Gerry Colgan was at the Teachers' Club in Dublin to see Two while Andrew Johnstone saw Rao, RTÉ NSO/Pearce at the NCH and Zenatý, Ardasev at St Stephen's Church in Dublin.
Rao, RTÉ NSO/Pearce
NCH, Dublin
Occasionally, RTÉ's summer lunchtime concert series gives members of the National Symphony Orchestra the chance to appear as soloists. Stepping forward this week was cellist Arun Rao, who played the second of the two concertos by carefree French modernist Darius Milhaud.
Consisting of an ambling first movement, a weird funeral march-cum-passacaglia, and a finale that sets out in martial style but eases off into a rather leisurely promenade, this is a curiously constructed work. But it certainly gives the soloist plenty to do, and thanks to its sparse instrumentation (the violins are silent for much of the time), it allows you to hear him doing it.
Though Rao's intonation began a little unsteadily, it settled as time went on. With a part that afforded him scarcely a moment's rest, his playing was rhythmical and - especially in the cadenzas - well projected.
The concerto made for an effective contrast to other pieces in the programme: Dublin composer Gerard Victory's Cyrano de Bergerac Overture of 1970, the third entr'acte from Schubert's incidental music to Rosamunde, a polka from Smetana's The Bartered Bride, and a short selection from Stravinsky's The Firebird.
With its unashamed mixture of big tunes, cliched chord progressions and touches of modern harmony, Victory's rousing and superbly orchestrated overture would complement the grandest Hollywood epic. Here especially, conductor Colman Pearce obtained a fresh sound from the orchestra.
But it was with the gentle strains of Schubert that Pearce's languid direction and irresistible timing wrought the concert's most seductively phrased moments.
Andrew Johnstone
Zenatý, Ardasev
St Stephen's Church, Dublin
Mozart - Sonata in C K296. Bach - Partita in D minor BWV1004. Beethoven - Spring Sonata.

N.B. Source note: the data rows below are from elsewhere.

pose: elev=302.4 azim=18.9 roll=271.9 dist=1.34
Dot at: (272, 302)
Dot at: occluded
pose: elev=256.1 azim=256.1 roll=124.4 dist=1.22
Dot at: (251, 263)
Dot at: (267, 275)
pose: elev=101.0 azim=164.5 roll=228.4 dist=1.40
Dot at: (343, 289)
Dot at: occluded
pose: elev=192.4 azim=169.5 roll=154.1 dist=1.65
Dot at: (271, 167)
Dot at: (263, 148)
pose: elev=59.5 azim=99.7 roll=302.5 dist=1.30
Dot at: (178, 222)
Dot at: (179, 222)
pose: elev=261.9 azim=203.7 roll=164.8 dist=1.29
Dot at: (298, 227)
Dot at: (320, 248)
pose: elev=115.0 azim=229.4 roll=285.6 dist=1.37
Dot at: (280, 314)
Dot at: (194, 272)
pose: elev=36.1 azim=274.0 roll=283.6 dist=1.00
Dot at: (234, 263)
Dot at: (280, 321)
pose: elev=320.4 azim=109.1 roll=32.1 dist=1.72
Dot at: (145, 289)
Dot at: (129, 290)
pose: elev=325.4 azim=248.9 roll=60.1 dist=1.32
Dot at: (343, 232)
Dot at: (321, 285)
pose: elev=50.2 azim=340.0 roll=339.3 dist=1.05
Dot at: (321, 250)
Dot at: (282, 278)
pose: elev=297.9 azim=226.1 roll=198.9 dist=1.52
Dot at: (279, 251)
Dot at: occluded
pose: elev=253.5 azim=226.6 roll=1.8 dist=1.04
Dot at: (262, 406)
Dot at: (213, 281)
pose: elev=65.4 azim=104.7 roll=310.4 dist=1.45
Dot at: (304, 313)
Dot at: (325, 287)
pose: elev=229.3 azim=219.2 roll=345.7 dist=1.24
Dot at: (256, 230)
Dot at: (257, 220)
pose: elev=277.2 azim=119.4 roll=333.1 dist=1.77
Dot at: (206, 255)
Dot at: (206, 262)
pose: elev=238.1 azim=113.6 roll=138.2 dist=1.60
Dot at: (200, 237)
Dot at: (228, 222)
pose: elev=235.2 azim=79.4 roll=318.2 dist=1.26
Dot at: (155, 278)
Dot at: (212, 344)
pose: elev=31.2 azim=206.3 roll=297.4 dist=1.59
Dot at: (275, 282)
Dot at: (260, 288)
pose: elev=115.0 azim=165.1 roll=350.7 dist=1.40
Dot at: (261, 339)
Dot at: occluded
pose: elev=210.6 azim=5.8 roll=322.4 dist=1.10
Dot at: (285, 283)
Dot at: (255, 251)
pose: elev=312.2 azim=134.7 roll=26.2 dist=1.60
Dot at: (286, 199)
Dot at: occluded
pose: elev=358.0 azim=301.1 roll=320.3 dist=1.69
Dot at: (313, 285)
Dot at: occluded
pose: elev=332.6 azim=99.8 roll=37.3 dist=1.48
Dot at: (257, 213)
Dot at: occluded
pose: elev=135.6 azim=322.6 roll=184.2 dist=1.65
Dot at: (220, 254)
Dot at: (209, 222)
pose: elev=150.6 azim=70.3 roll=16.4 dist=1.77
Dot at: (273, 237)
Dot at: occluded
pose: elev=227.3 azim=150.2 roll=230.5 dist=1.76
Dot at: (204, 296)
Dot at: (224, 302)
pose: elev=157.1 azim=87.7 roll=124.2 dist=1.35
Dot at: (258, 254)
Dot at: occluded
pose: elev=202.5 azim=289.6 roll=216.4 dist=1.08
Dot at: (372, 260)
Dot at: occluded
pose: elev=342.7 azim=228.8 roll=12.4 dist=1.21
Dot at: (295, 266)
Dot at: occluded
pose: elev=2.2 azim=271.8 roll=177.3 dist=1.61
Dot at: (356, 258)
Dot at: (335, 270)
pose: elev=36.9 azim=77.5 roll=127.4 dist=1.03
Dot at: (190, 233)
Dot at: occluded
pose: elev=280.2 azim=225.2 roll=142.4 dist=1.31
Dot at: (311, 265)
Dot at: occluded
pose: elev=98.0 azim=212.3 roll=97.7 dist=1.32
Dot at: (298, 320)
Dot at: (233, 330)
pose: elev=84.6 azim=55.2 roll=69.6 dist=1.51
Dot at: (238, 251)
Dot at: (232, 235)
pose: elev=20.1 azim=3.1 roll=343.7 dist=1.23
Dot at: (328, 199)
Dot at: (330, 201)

Czech violinist Ivan Zenatý, the distinguished soloist and teacher at the Dresden Music Academy, made a return visit to Ireland at the invitation of the Association of Music Lovers. His programme was strictly classical.
For Zen, who plays a celebrated Guarneri violin of 1743, tone production is of the essence. The sonorities develop from stable intonation, yet there's no sparing of vibrato. Double stops have an especially complex flavour, while certain melodies suggest the quality of larger instruments - the brooding of a viola, perhaps, or the bloom of a high-reaching cello. Then an accent, and it strikes with incisive abrasion.
All this richness would have suited an opulent piano backing. As it was, accompanist Igor Ardasev made the most of a small grand, its somewhat brittle timbres appropriately recalling the fragile percussion of a classical fortepiano.
In their reading of the music, nothing smacked of levity, all was conferred with stately sobriety. Even the diminutive scherzo from Beethoven's Spring Sonata (the only movement in the concert fully to observe repeat markings) made its point with gravitas. For anyone inclined to place this sonata among Beethoven's lighter inspirations, here was a none-too-vernal account to make them think again.
With Bach's unaccompanied Partita in D minor came heavy downbeats and deliberate phrasing that kept the music's humble dance origins safely out of the picture. And in the monumental Chaconne, Bach the 18th-century musician fully gave way to Bach the timeless philosopher in a tonal soliloquy of the utmost seriousness.
Andrew Johnstone
Two
Teachers' Club, Dublin
The Looking Through Windows Theatre Company already has two excellent productions of strong dramas by prominent authors to its credit. Its third is a relatively low-flying affair by English author Jim Cartwright, and it shows.
It takes place one evening in a pub in the north of England, where we meet the landlords, a married couple. It is where they had first met, where they had their wedding reception and where they had eventually become the owners. As they cope with the incessant demands of the customers, she sneaks in the odd drink and it is clear that all is not well between them.
The strain persists as the focus shifts to individual customers. There is the male flirt, compulsively ogling women and trying the worst chat-up line imaginable ("You're a beauty, you are!"). His long-suffering girlfriend knows that he just wants to get into her handbag for drink money, but when she threatens to leave him, the insecure Lothario breaks down and pops the question. Another woman, by herself, berates her absent invalid husband, whom she must nurse.
So it goes on, with each actor playing seven roles. There is the sadistic husband whose timid wife rebels. Two fat people eat crisps and argue. A boy comes in looking for the father who forgot him. A woman with a diminutive husband upbraids him but eventually displays some affection. And, finally, the gulf between the owners is explained and improbably bridged.
Shane Nestor is excellent and at times brilliant in his roles, with Clodagh Downing more than capable as the female opposition, while Paul Keeley directs with a versatile touch. But the play's the thing, and this one imposes its limitations on the performers.